6. Improvement over simple territorial grouping of businesses.

---

## 3. Network Structure

  • A newer, more radical design where the company outsources major activities and focuses on core competencies.
  • Business functions are scattered worldwide; a small headquarters coordinates independent business units digitally.

When to use:

  • Unstable environment with high uncertainty.
  • Strong need for innovation and quick response.
  • Customer tastes changing very fast.
  • Dense competitive pressure requiring flexibility.

Key features:

  • Unbundling and disintegrating in-house business functions.
  • Relying on outside vendors for most activities.
  • HQ connected to independent units digitally (virtually).

Advantages: Flexibility, cost reduction, access to best-in-class external capabilities.

Disadvantages: Loss of direct control, coordination challenges across vendors, dependency risk, potential quality inconsistency.

Worked example

### Example 1

Manoj's Telecom Business (Functional Structure): Manoj started a telecom business in 2010 and hired 50 people across accounts, administration, sales, after-sales service, and vendor coordination.

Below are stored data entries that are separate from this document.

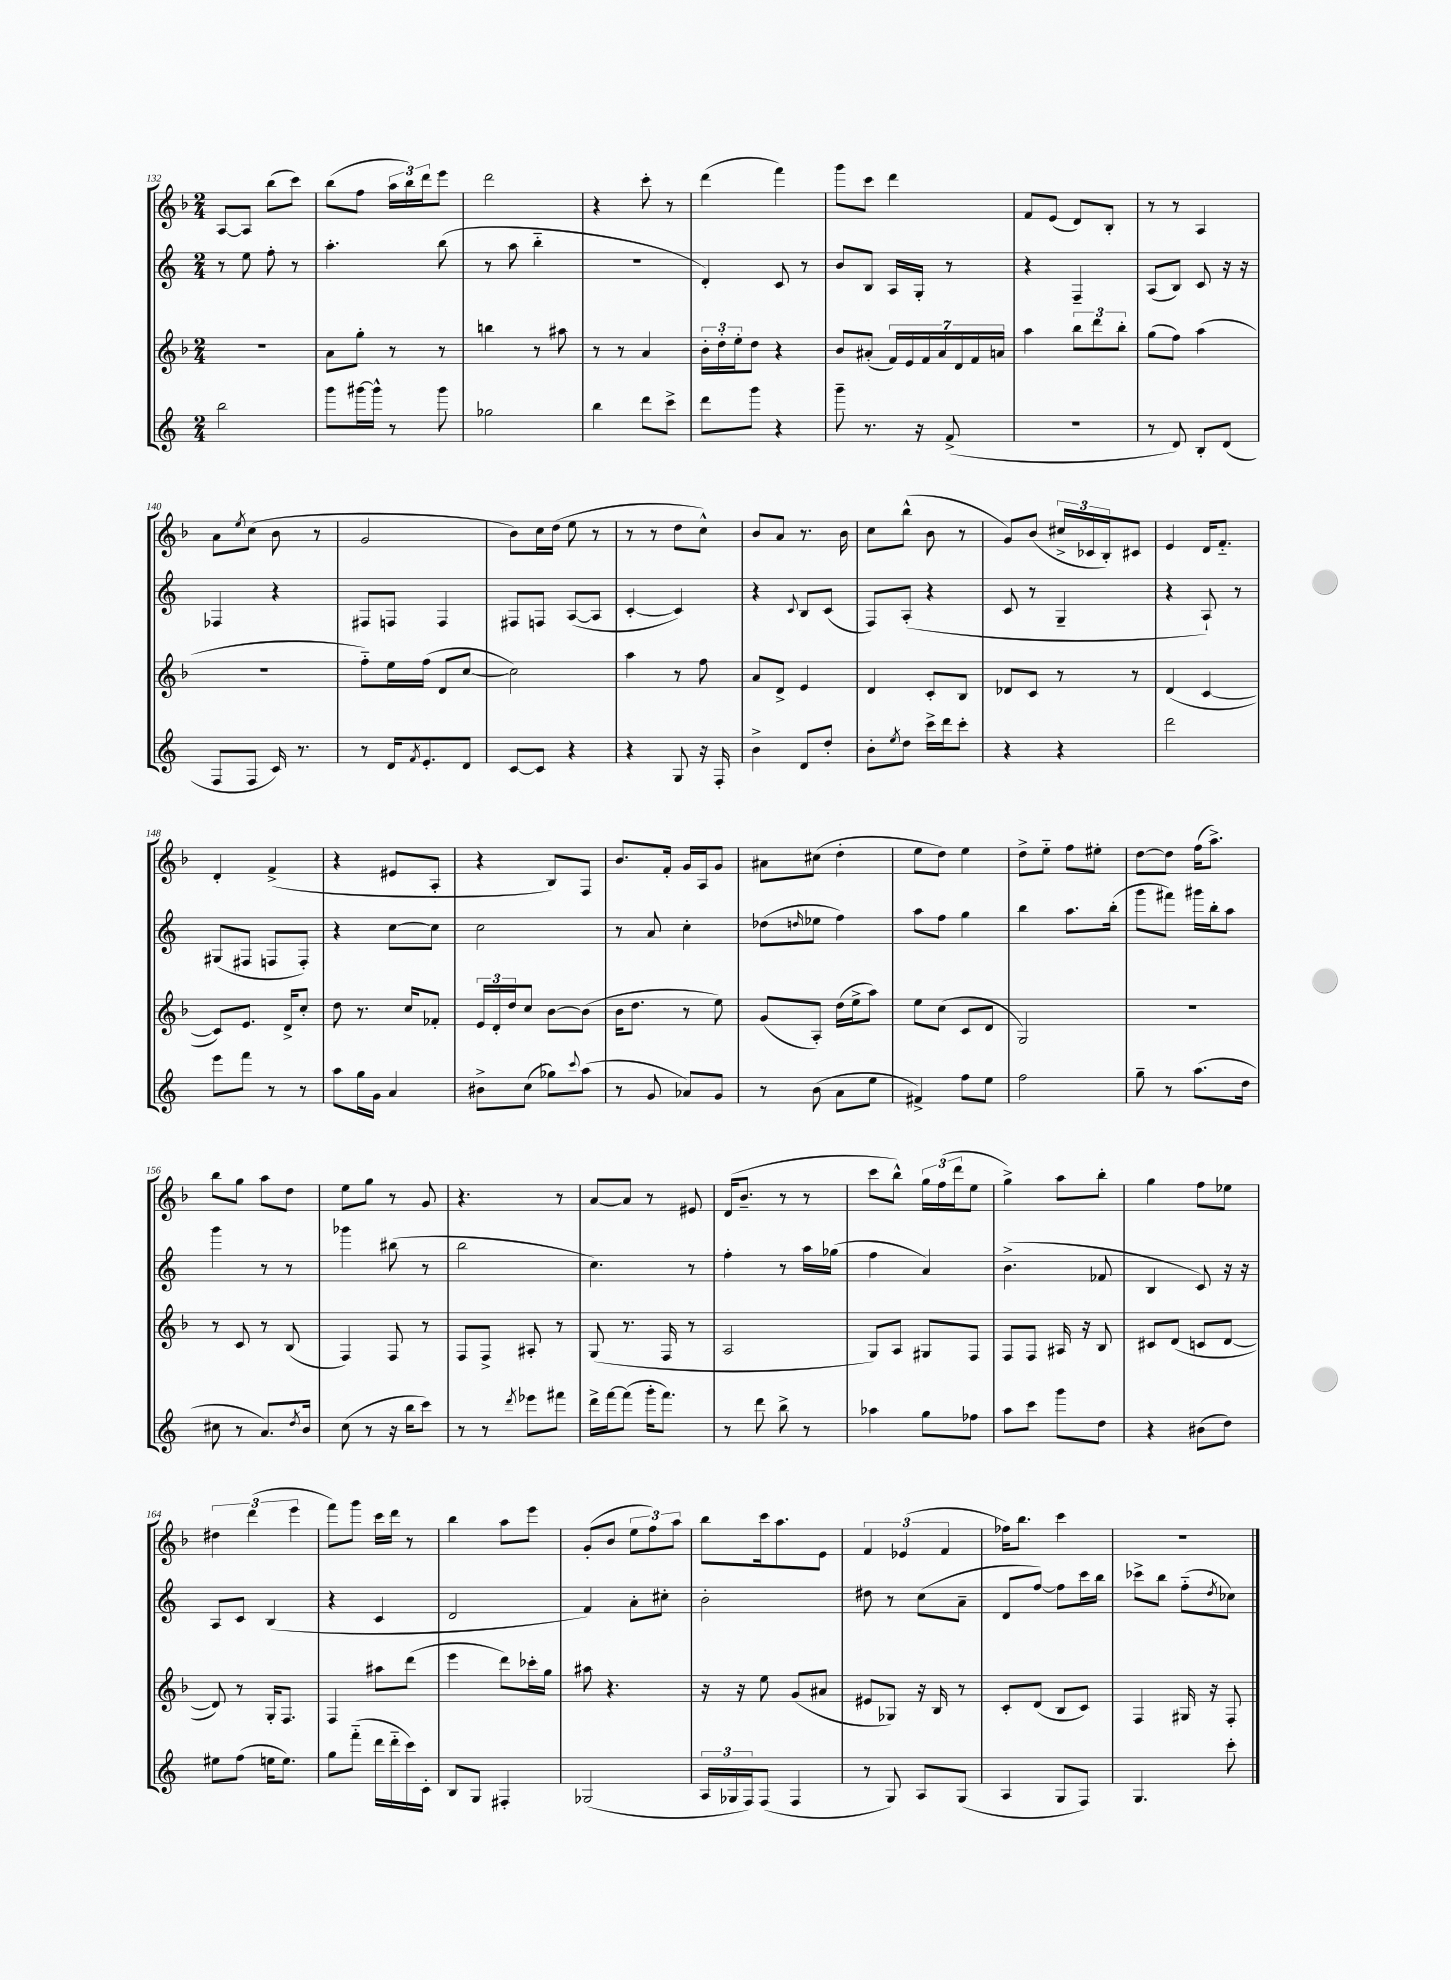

**kern	**kern	**kern	**kern
*staff4	*staff3	*staff2	*staff1
*clefG2	*clefG2	*clefG2	*clefG2
*k[]	*k[b-]	*k[]	*k[b-]
*M2/4	*M2/4	*M2/4	*M2/4
2bb	2r	8r	[8A
.	.	8ee	8A]
.	.	8ff'	(8bb-
.	.	8r	8ccc)
=	=	=	=
8ggg	8a	4.aa'	(8bb-
[16ggg#	8gg'	.	8ff
16ggg#^^]	.	.	.
8r	8r	.	24aa
.	.	.	24bb-)
.	.	.	24ddd
8ggg#	8r	(8bb	8eee
=	=	=	=
2gg-	4bb	8r	2ddd
.	.	8aa	.
.	8r	4bb'~	.
.	8aa#	.	.
=	=	=	=
4bb	8r	2r	4r
.	8r	.	.
8ddd	4a	.	8ccc'
8ccc^	.	.	8r
=	=	=	=
8ddd	24b-'	4d')	(4ddd
.	24dd'	.	.
.	24ee'	.	.
8ggg	8dd	.	.
4r	4r	8c	4fff)
.	.	8r	.
=	=	=	=
8ggg~	8b-	8b	8ggg
8.r	(8a#'	8B	8ccc
.	28f)	16A	4ddd
.	28e	.	.
16r	.	16G'	.
.	28f	.	.
.	28a#	.	.
(8f^	.	8r	.
.	28d	.	.
.	28f	.	.
.	28a	.	.
=	=	=	=
2r	4aa	4r	8f
.	.	.	(8e
.	12bb-	4F~	8d)
.	12ddd	.	.
.	.	.	8B-'
.	12bb-'	.	.
=	=	=	=
8r	(8gg	(8A	8r
8d)	8ff)	8B)	8r
8B'	(4aa	8c	4A
(8d	.	16r	.
.	.	16r	.
=	=	=	=
8F	2r	4F-	8a
.	.	.	8qee
8F	.	.	(8cc
16c)	.	4r	8b-
8.r	.	.	.
.	.	.	8r
=	=	=	=
8r	8ff'~)	8F#	2g
16d	16ee	8F	.
8qf	.	.	.
8.e'	(16ff	.	.
.	8d	4F	.
8d	[8cc	.	.
=	=	=	=
[8c	2cc])	8F#	8b-)
8c]	.	8F	16cc
.	.	.	(16dd
4r	.	([8A	8ee
.	.	8A]	8r
=	=	=	=
4r	4aa	[4c'	8r
.	.	.	8r
8G	8r	4c])	8dd
16r	8ff	.	8cc^^)
16F'	.	.	.
=	=	=	=
4b^	8a	4r	8b-
.	8d^	.	8a
.	.	8qqc	.
8d	4e	8B	8.r
8dd'	.	(8c	.
.	.	.	16b-
=	=	=	=
8b'	4d	8F)	8cc
8qee	.	.	.
8dd	.	(8A'	(8bb-^^
16ccc^	8c'	4r	8b-
16ddd	.	.	.
8ccc'	8B-	.	8r
=	=	=	=
4r	8d-	8c	8g)
.	8c	8r	(8b-
4r	8r	4G~	24cc#^
.	.	.	24c-
.	.	.	24B-')
.	8r	.	8c#
=	=	=	=
2ddd	(4d	4r	4e
.	[4c	8A`)	16d
.	.	.	8.f'~
.	.	8r	.
=	=	=	=
8eee	8c])	(8G#	4d'
8fff	8.e	8F#	.
8r	.	8F	(4f^
.	16d^	.	.
8r	8cc'	8F')	.
=	=	=	=
8aa	8dd	4r	4r
16gg	8.r	.	.
16g	.	.	.
4a	.	[8cc	8e#
.	16cc	.	.
.	8f-'	8cc]	8A'
=	=	=	=
8b#^	24e	2cc	4r
.	24d'	.	.
.	24dd	.	.
(8cc	8cc	.	.
8gg-)	[8b-	.	8B-)
8qqccc	.	.	.
(8aa	(8b-]	.	8F
=	=	=	=
8r	16b-	8r	8.b-
.	8.dd	.	.
8g	.	8a	.
.	.	.	16f'
8a-)	8r	4cc'	16g
.	.	.	16A
8g	8ee)	.	8g
=	=	=	=
8r	(8g	(8dd-	8a#
.	.	16qqdd	.
(8b	8A')	8ee-	(8cc#
8a	(16dd	4ff)	4dd'
.	16ee^	.	.
8ee	8aa)	.	.
=	=	=	=
4f#^)	8ee	8aa	8ee
.	(8cc	8ff	8dd)
8ff	8c	4gg	4ee
8ee	8d	.	.
=	=	=	=
2ff	2G)	4bb	8dd^
.	.	.	8ee'~
.	.	8.aa	8ff
.	.	.	8ee#'
.	.	(16bb'	.
=	=	=	=
8gg~	2r	8ggg	[8dd
8r	.	8fff#)	8dd]
(8.aa	.	16ggg#	(16ff
.	.	16bb'	8.aa^)
.	.	8aa	.
16dd	.	.	.
=	=	=	=
8cc#	8r	4ggg	8bb-
8r	8c	.	8gg
8.a)	8r	8r	8aa
.	(8B-	8r	8dd
8qdd	.	.	.
16b	.	.	.
=	=	=	=
(8cc	4F)	4ggg-	8ee
8r	.	.	8gg
16r	8F	(8bb#	8r
16bb	.	.	.
8ccc)	8r	8r	8g
=	=	=	=
8r	8F	2bb	4.r
8r	8F^	.	.
8qddd	.	.	.
8eee-	8A#'	.	.
8fff#	8r	.	8r
=	=	=	=
16ddd^	(8G	4.cc)	[8a
[16fff	.	.	.
(8fff]	8.r	.	8a]
16ggg'	.	.	8r
8.fff)	16F	.	.
.	8r	8r	8e#
=	=	=	=
8r	2A	4ff'	(16d
.	.	.	8.b-~
8ddd	.	.	.
8bb^	.	8r	8r
8r	.	16aa	8r
.	.	(16gg-	.
=	=	=	=
4aa-	8G)	4ff	8ccc
.	8A	.	8bb-^^)
8gg	8G#	4a)	24gg
.	.	.	(24ff
.	.	.	24ddd
8ff-	8F	.	8ee
=	=	=	=
8aa	8F	(4.b^	4gg^)
8ccc	8F	.	.
8ggg	16A#	.	8aa
.	16r	.	.
8dd	8B-	8f-	8bb-'
=	=	=	=
4r	8c#	4B	4gg
.	(8d	.	.
(8b#	8c	8c)	8ff
8dd)	[8d	16r	8ee-
.	.	16r	.
=	=	=	=
8ee#	8d])	8A	6dd#
(8ff	8r	8c	.
.	.	.	(6ddd
16ee	16G'	(4B	.
8.ee)	8.F	.	.
.	.	.	6eee
=	=	=	=
8gg	4F	4r	8fff)
(8fff'~	.	.	8ggg
16ddd	8aa#	4c	16ccc
16ddd'~	.	.	16ddd
16ccc)	(8ddd	.	8r
16c'	.	.	.
=	=	=	=
8B	4eee	2d	4bb-
8G	.	.	.
4F#'	8ddd)	.	8aa
.	16ccc-'	.	8eee
.	16gg	.	.
=	=	=	=
(2G-	8aa#	4f)	(8g'
.	4.r	.	8b-
.	.	8a'	12ee
.	.	.	12ff)
.	.	8cc#'	.
.	.	.	12aa
=	=	=	=
24A	16r	2b'	8bb-
24G-	.	.	.
.	16r	.	.
24F)	.	.	.
(8F	8ee	.	16ccc
.	.	.	8.aa
4F	(8g	.	.
.	8a#	.	8e
=	=	=	=
8r	8e#	8dd#	6f
8G)	8G-)	8r	.
.	.	.	(6e-
8A	16r	(8cc	.
.	16B-	.	.
.	.	.	6f
(8G	8r	8a~	.
=	=	=	=
4A	8c'	8d	16ff-)
.	.	.	8.bb-
.	(8d	[8ff)	.
8G	8B-	8ff]	4ccc
8F)	8c)	16ccc	.
.	.	16bb	.
=	=	=	=
4.G	4F	8ccc-^	2r
.	.	8bb	.
.	16G#	(8ff'~	.
.	16r	.	.
.	.	8qdd	.
8ccc'	8F'	8cc-)	.
==	==	==	==
*-	*-	*-	*-
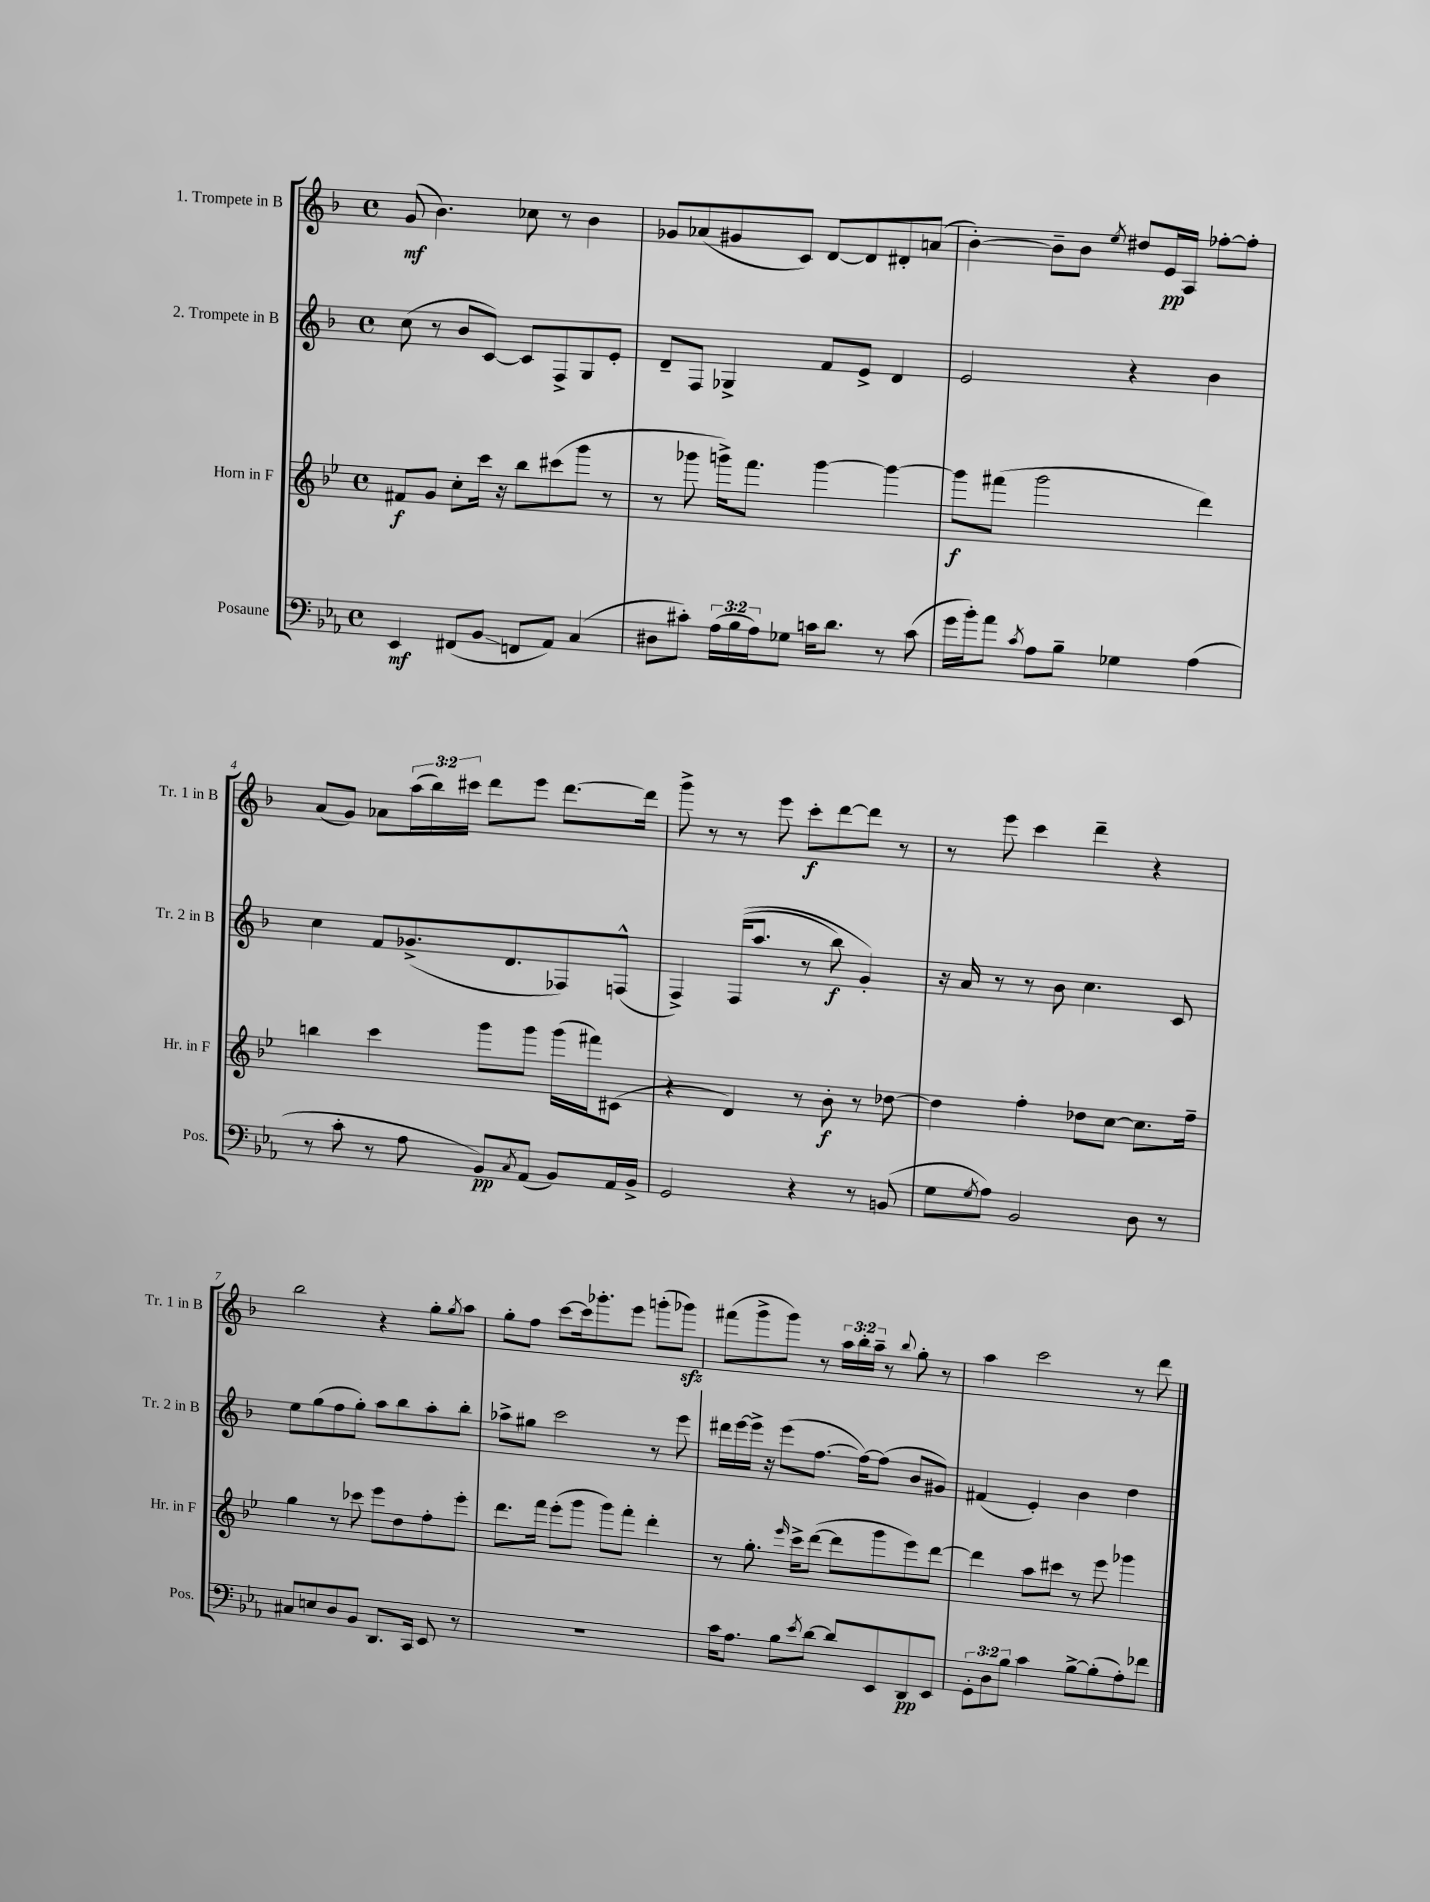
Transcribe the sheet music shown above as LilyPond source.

<<
\new StaffGroup <<
\new Staff = "s0" \with { instrumentName = "1. Trompete in B" shortInstrumentName = "Tr. 1 in B" } {
    \clef treble \key f \major \defaultTimeSignature \time 4/4 \override Staff.TupletNumber.text = #tuplet-number::calc-fraction-text
    g'8\mf( bes'4.) ces''8 r8 bes'4 |
    ges'8 aes'8( gis'8 c'8) d'8~ d'8 dis'8-. a'8( |
    bes'4~-.) bes'8-- bes'8 \acciaccatura { e''8 } dis''8 e'16\pp a16 fes''8~-. fes''8-. |
    a'8( g'8) aes'8 \tuplet 3/2 { a''16( bes''16) cis'''16 } d'''8 e'''8 d'''8.~ d'''16 |
    g'''8-> r8 r8 e'''8 c'''8-.\f d'''8~ d'''8 r8 |
    r8 e'''8 c'''4 d'''4-- r4 |
    bes''2 r4 g''8-. \acciaccatura { g''8 } a''8 |
    g''8-. f''8 c'''8~ c'''16 ges'''8.-. e'''8 g'''8-.( ges'''8\sfz) |
    fis'''8( g'''8-> g'''8) r8 \tuplet 3/2 { a''16 bes''16-. a''16-- } r8 \appoggiatura { bes''8 } g''8-. r8 |
    a''4 c'''2 r8 d'''8 \bar "|." |
}
\new Staff = "s1" \with { instrumentName = "2. Trompete in B" shortInstrumentName = "Tr. 2 in B" } {
    \clef treble \key f \major \defaultTimeSignature \time 4/4
    c''8( r8 bes'8 c'8~) c'8 f8-> g8 e'8-. |
    d'8-- f8 ges4-> f'8 e'8-> d'4 |
    e'2 r4 bes'4 |
    c''4 f'8 ges'8.->( d'8. fes8) f8-^( |
    f4->) f16(\( a''8. r8 bes''8\f) g'4-.\) |
    r16 a'16 r8 r8 bes'8 c''4. c'8 |
    e''8 g''8( f''8 g''8-.) a''8 bes''8 a''8-. bes''8-. |
    aes''8-> gis''8 c'''2 r8 e'''8 |
    dis'''16 e'''16~ e'''16-> r16 e'''8( f''8.~ f''16~) f''8( bes'8 gis'8) |
    fis'4( e'4-.) bes'4 d''4 \bar "|." |
}
\new Staff = "s2" \with { instrumentName = "Horn in F" shortInstrumentName = "Hr. in F" } {
    \clef treble \key bes \major \defaultTimeSignature \time 4/4
    fis'8\f g'8 c''8-. c'''16 r16 bes''8 cis'''8( g'''8 r8 |
    r8 ges'''8 g'''16->) f'''8. g'''4~ g'''4~ |
    g'''8\f fis'''8( g'''2 d'''4) |
    b''4 c'''4 g'''8 g'''8 g'''16( fis'''16) cis'8( |
    r4 d'4) r8 bes'8-.\f r8 des''8~ |
    des''4 f''4-. des''8 c''8~ c''8. f''16-- |
    g''4 r8 ces'''8 ees'''8 d''8 f''8-. ees'''8-. |
    d'''8. f'''16 ees'''8-.( g'''8 g'''8) f'''8-. d'''4-. |
    r8 g''8.-. \grace { ees'''16 } c'''16-> d'''8~( d'''8 g'''8 ees'''8) d'''8~ |
    d'''4 a''8 cis'''8 r8 ees'''8 ges'''4 \bar "|." |
}
\new Staff = "s3" \with { instrumentName = "Posaune" shortInstrumentName = "Pos." } {
    \clef bass \key ees \major \defaultTimeSignature \time 4/4 \override Staff.TupletNumber.text = #tuplet-number::calc-fraction-text
    ees,4\mf fis,8( bes,8\glissando f,8 aes,8) c4( |
    dis8 cis'8-.) \tuplet 3/2 { aes16( bes16 aes16) } ges8 c'16 d'8. r8 c'8( |
    g'16 bes'16-.) aes'8 \acciaccatura { c'8 } aes8 bes8-- ges4 aes4( |
    r8 c'8-. r8 aes8 bes,8\pp) \acciaccatura { c8 } aes,8( bes,8) aes,16 bes,16-> |
    g,2 r4 r8 b,8( |
    g8 \acciaccatura { g8 } aes8) bes,2 d8 r8 |
    cis8 e8 d8 bes,8 d,8. c,16 ees,8 r8 |
    R1 |
    c'16 aes8. bes8 \acciaccatura { ees'8 } d'8~ d'8 ees,8 d,8\pp ees,8 |
    \tuplet 3/2 { g,8-. d8 bes8 } c'4 bes8~-> bes8-.( aes8-.) fes'8 \bar "|." |
}
>>
>>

The appropriate structure is a Functional Structure because the business is a single-domain telecom company and activities naturally cluster by function. Each department (Finance, Admin, Marketing/Sales, Network Operations) specialises in its own area.

### Example 2

CDE Ltd. / PQR Ltd. (SBU Structure): CDE Ltd. split into four streams — FMCG, E-commerce, Retail, and R&D. Each stream operates as a separate business with delegated responsibility. This is the SBU structure because the four units are diverse enough to warrant separate missions, competitor sets, and strategies. The corporate officer retains oversight while SBU managers handle strategy and operations.

### Example 3

Samar Electronics / LMN Ltd. / MTS Ltd. (Network Structure): Samar Electronics, hit by pandemic, outsourced manufacturing, distribution, and after-sales service. Its small HQ now coordinates scattered independent business units digitally. MTS Ltd., facing unstable markets and fast-changing customer preferences, is moving toward outsourcing major activities and retaining only core competencies. Both represent transition to a Network Structure — appropriate when flexibility and speed outweigh the need for in-house control.

⚠️ Common exam mistakes

  • Confusing SBU structure with a simple divisional structure — SBU grouping is based on strategic similarity of products/markets, not just administrative convenience.
  • Saying SBU structure is suitable for small companies — it is specifically designed for very large, diverse organisations.
  • Forgetting that in an SBU structure, unrelated products must be put into separate SBUs, not bundled together.
  • Describing Network Structure as merely 'outsourcing' without mentioning the digital coordination of independent units by a small HQ.
  • Not linking the choice of structure to environmental conditions — Functional suits stable single-domain firms; SBU suits large diverse firms; Network suits volatile, fast-changing environments.